The return to the in-store shopping experience is especially evident in the United States, which boasted some of the highest vaccination rates in the world in early 2021.
As vaccination rates increased, the United States weakened its grip on lockdowns and reduced its virus precautions. Stores, malls, and physical locations started to reopen or open more fully, enabling more shoppers to visit their favorite brick-and-mortar stores again.
At the end of April (week 18 in Figure 1 below), average online order volume began to plummet. At this same time, vaccination rates became less drastic in their upward trajectory and shifted to a more gradual rate. Could this be evidence that many of those ready and willing for vaccination had received it?
Europe sticks to online shopping
While increased vaccinations and re=openings led to more in-store shopping in the US., the data reveals a different trend in Europe.
Many countries in Europe have vaccination rates that now approach or exceed those of the United States, but lockdowns continue for the most part. And so do high rates of online shopping.
In fact, e-commerce growth in Europe has grown steadily in the upward direction in 2021. From weeks 13 to 26 (seen in Figure 2), average online order volume was 6% higher than the first 13 weeks of the year. Despite the fast rise in vaccination rates across Europe, e-commerce has remained a reliable and increasingly favorable way for people to shop.
Vaccinations and lax lockdowns drive in-store shopping
But what about regions where lockdown restrictions are ending and many populations have yet to receive vaccinations? For this, we look at Asia.
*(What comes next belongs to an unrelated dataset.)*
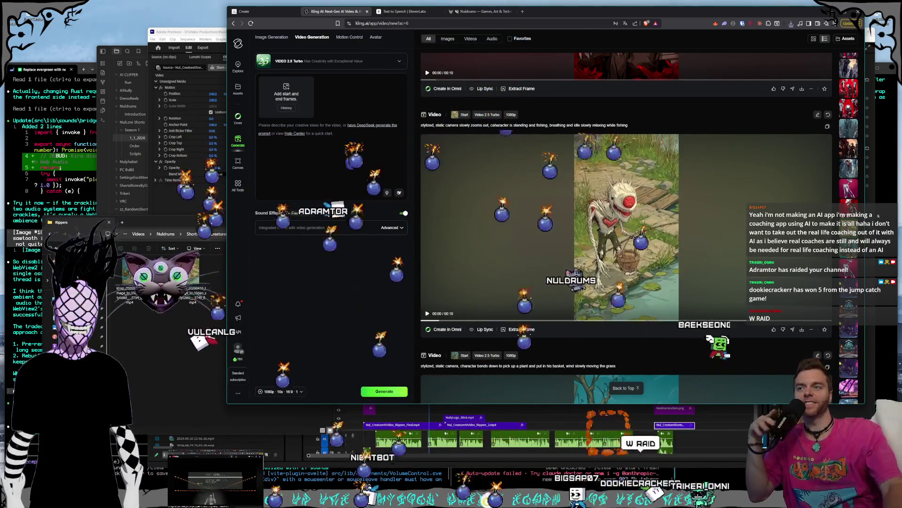
pyautogui.click(661, 240)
Like the United States, countries throughout Asia have scaled back on their lockdown restrictions amid increasing rates of vaccination. However, in comparison to the United States and Europe, vaccination rates remain relatively low in Asia. At the end of June (week 26 in Figure 3), vaccination rates in the United States stood between 50% and 60%. In Europe, they were rising from 45% to 50%. Across Asia, vaccination rates had yet to reach 30%.
Despite the slow rise in Asia’s vaccination rates, Asian consumers are slowly but surely returning to stores. While the hit to e-commerce hasn’t been quite as dramatic in Asia as it was in the United States, the decline is still noticeable.
Of course, it isn’t fair to blame shoppers’ in-store shopping or online habits entirely on these two forces.
Factors that have long determined whether people left their homes to go shopping continue to influence such decisions. Speaking from experience, I recently visited one of California’s finest indoor and outdoor shopping experiences – the Irvine Spectrum Center – with my family.
2021 e-commerce trends reflect a society that's forever changed. Brands must focus on DTC, mobile, social as a search tool, and data.
Weather, lockdown fatigue, and other factors will continue to shape our behavior
My family missed in-store shopping. Sitting at home and shopping online was quickly becoming a drag and a chore, especially on those especially sunny and temperate West Coast days. So, for the first time in a long time, we went shopping just because we could.
It was a beautiful day, we were all vaccinated, and the news was hopeful about COVID-19. Other shoppers clearly felt the same, because I hadn’t seen that many people in one place since 2019 – before the pandemic began.
But in-store shopping trips like these may be short lived. Already, we’re seeing a shift for the worse as the Delta variant of the COVID-19 virus emerges as the primary source of infection worldwide. Cities are reinstating their mask mandates, touring artists are cancelling gigs, and individual businesses are bringing back their own virus precautions.
As countries and businesses worldwide take precautions to impede the spread of COVID-19, it’s likely that we’ll see B2C e-commerce begin to trend upward again as more and more consumers return to online shopping.
I’m looking forward to seeing how these trends change for the better, for the sake of economies, businesses – and most importantly – people, everywhere.